Through my goggles, I could see dozens of nurse sharks and hundreds of fish swimming around me.

“It’s very safe. The crew guides you while you are here. We do it every day,” reassured Tammy Lemus, the owner of Xsite Belize Sailing & Adventures. They may be dubbed harmless, but as I made eye contact with several of these creatures that average 7.5-9 ft. in length up close, I still felt a bit of a lump forming in my throat. 

“Shark Ray Alley, part of the Hol Chan Marine Reserve, became famous in the 1990s. Historically, this 1,280-acre protected region is where local fishermen cleaned their catches, attracting a variety of marine life, particularly nurse sharks and southern stingrays,” said Anthony Mahler, Belize’s minister of tourism and diaspora relations. “Over time, these animals grew accustomed to the presence of humans and began to frequent the area, creating a unique opportunity for close encounters.”

Hanging around Ambergris Caye

While Ambergris Caye is often thought of as an ideal spot for day trips to the Blue Hole, there’s so much more to see and experience on this laidback island. Here, part of the charm is getting around in a golf cart, the primary mode of transportation.

The destination offers the perfect mix of a relaxed beach getaway with nightlife and delicious dining.

To get a taste of some of the best dishes in San Pedro Town, embark on a walking foodie tour with Belize Food Tours. Take the tour early on in your visit so you gain a list of delicious places you can come back to during your stay.

The stops are very diverse from Elvi’s Kitchen, a popular tourist spot named after Elvi Staines, which has flourished from humble beginnings as a take-out stand for burgers in 1974, to off-the-beaten path places serving up delicious fresh ceviche and Pupuseria Salvadoreno, an authentic spot for Salvadorian pupusas.

Two ways to stay

GRAND CARIBE BELIZE

As you pull into the hotel area, a road sign reads Welcome to Caribeville, Population: happy. This sets the tone for Grand Caribe Belize, a beachfront property with six pools and a swim up bar offering luxury, condo-style accommodations.
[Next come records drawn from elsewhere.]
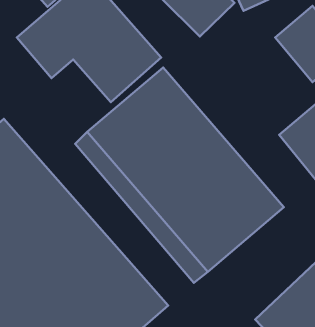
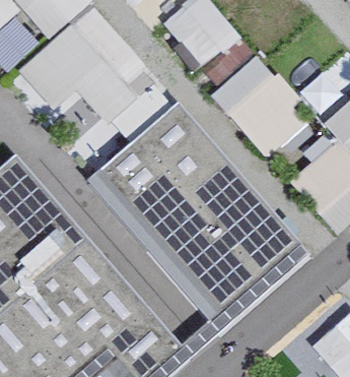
building: none -> [218,61,319,159]

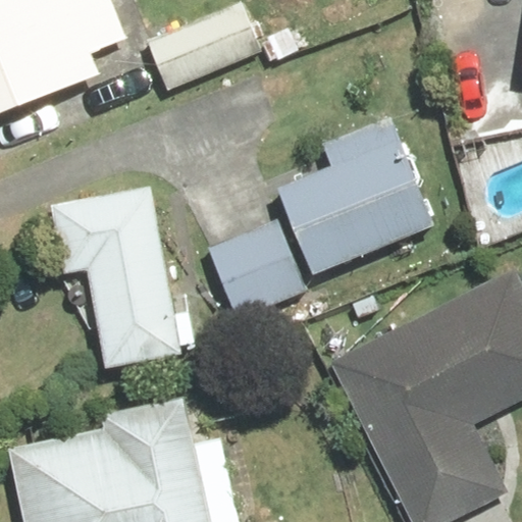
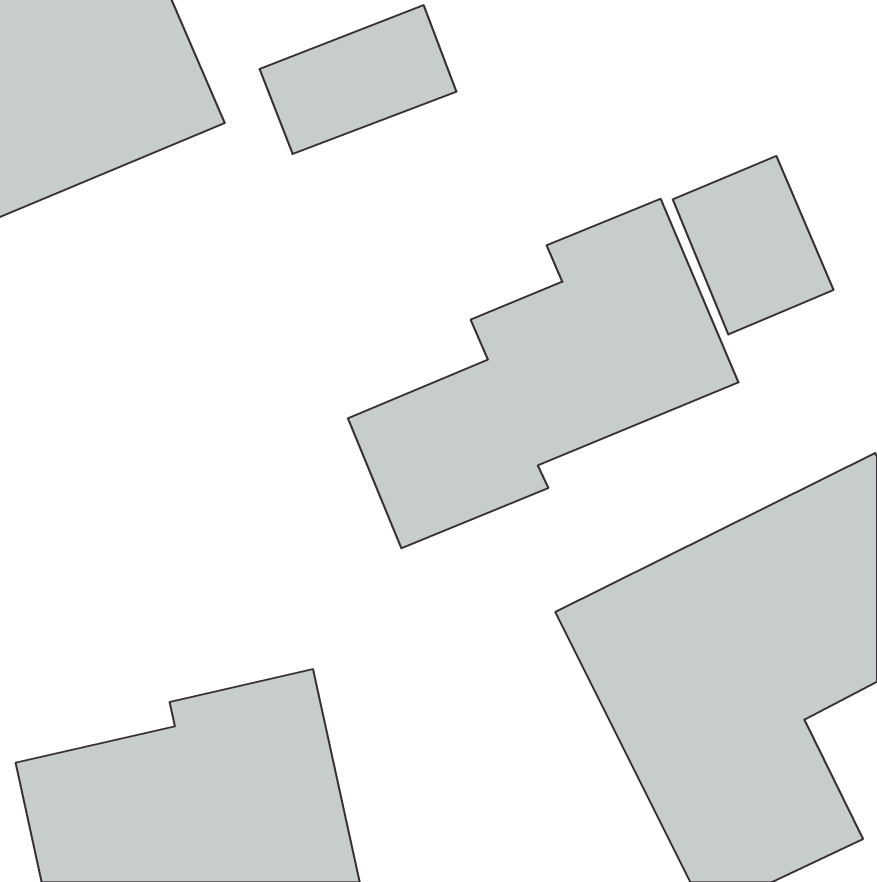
building: none -> [673,156,833,335]
building: [51,190,179,366] -> none

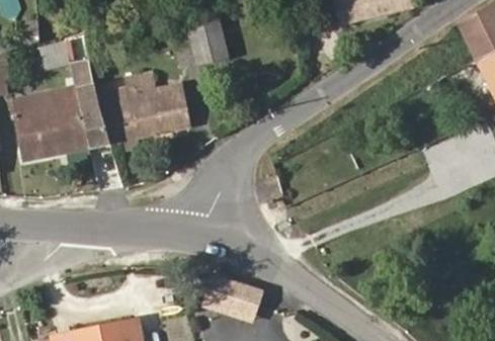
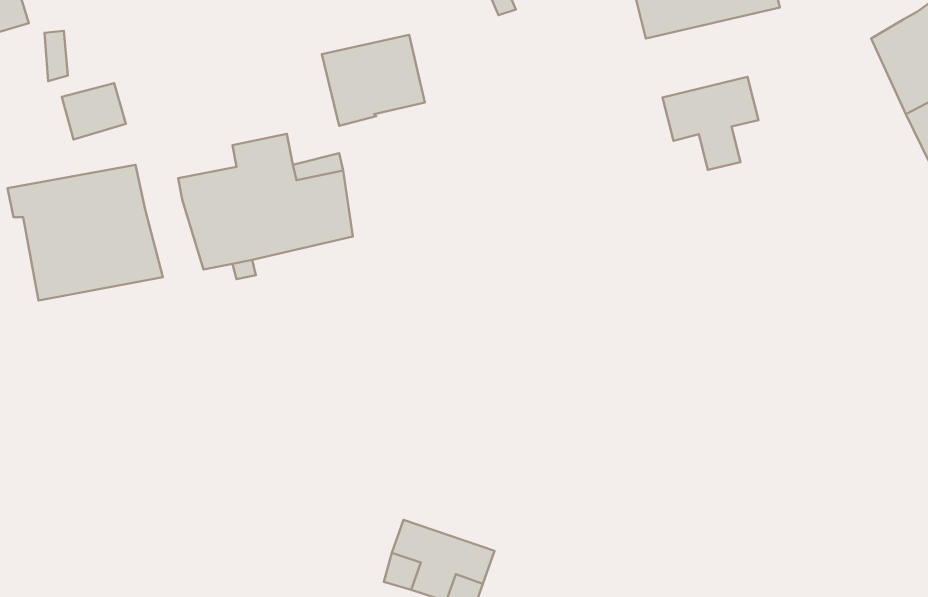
building: none -> [662,77,759,170]
building: [72,66,110,147] -> none

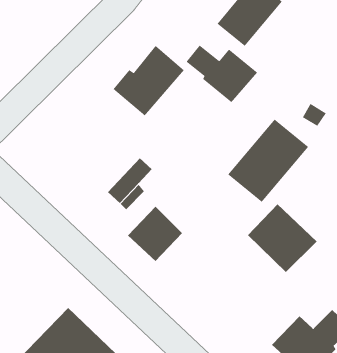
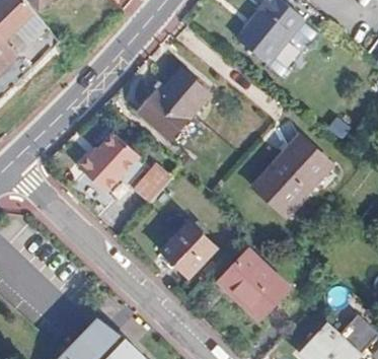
building: [185,45,258,103] -> none
building: none -> [79,135,142,200]
building: [247,203,318,273] -> [219,264,287,331]

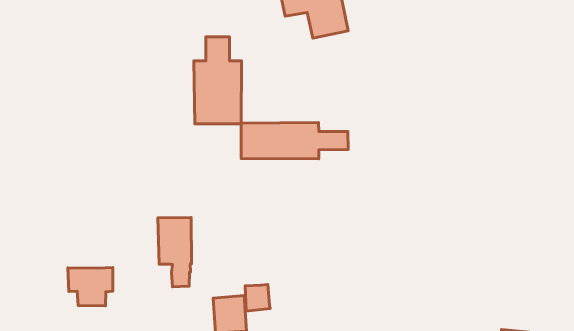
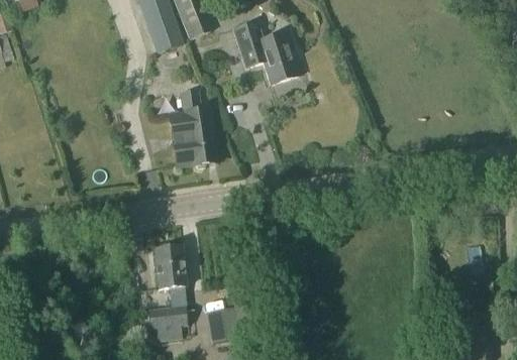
building: [241,123,348,159] -> none
building: [68,267,113,306] -> [146,304,187,339]

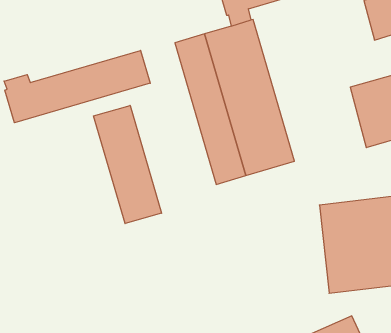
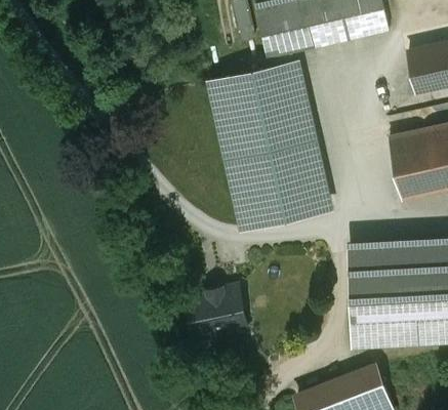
building: [4,50,150,123] -> none
building: [94,105,162,224] -> none
building: none -> [188,285,246,334]

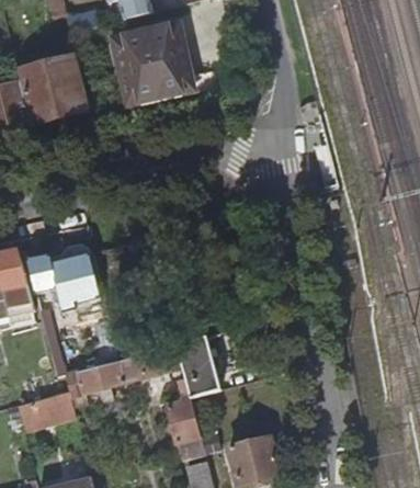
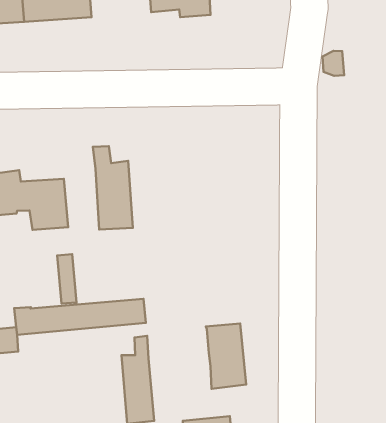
building: none -> [93,146,133,230]
building: [174,337,218,398] -> [206,324,246,389]

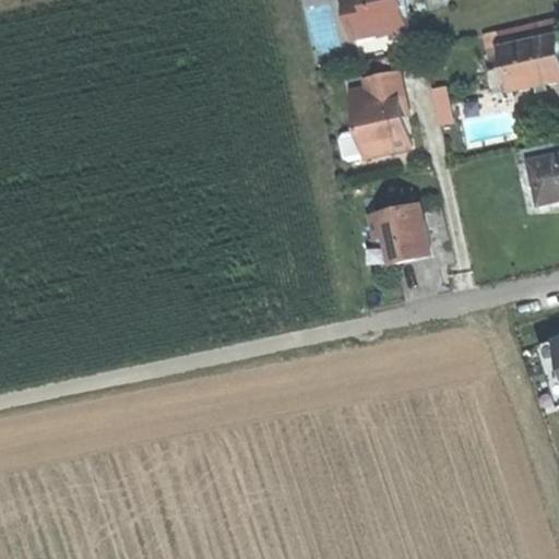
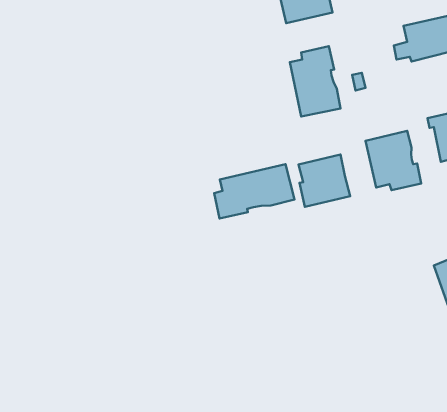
building: none -> [365,131,421,190]
building: none -> [214,164,294,218]

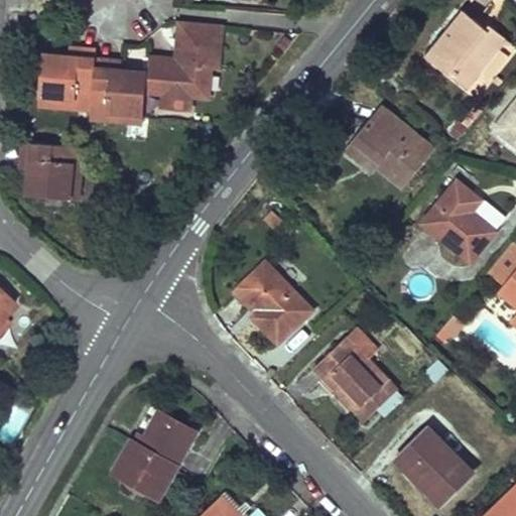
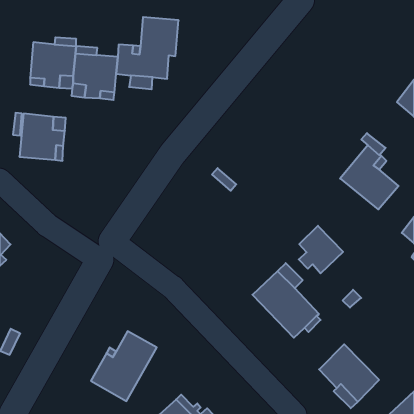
building: [425,10,506,90] -> none
building: [354,107,432,186] -> none
building: [230,261,312,344] -> none
building: none -> [299,226,343,273]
As suites come complete with kitchens, this is a great option for long stays. The hotel is within walking distance to the Truck Stop, an outdoor eatery with food trucks and a great vibe. A tasty onsite option is the rooftop Rain restaurant. For breakfast, we recommend trying the Belizean specialty known as fry jacks as a side.

ALAIA BELIZE

For the ultimate in luxury, Alaia Belize is the first true four-diamond resort on the island. The boutique resort opened in 2021 and spans over 20 acres with 155 luxurious guest rooms and suites, including two and three-bedroom villas.

For those who like to dive, Alaia Belize allows guests to receive a PADI certification onsite. The resort boasts the country’s first-ever suspended rooftop pool and lounge. The property is part of Marriott’s Autograph Collection.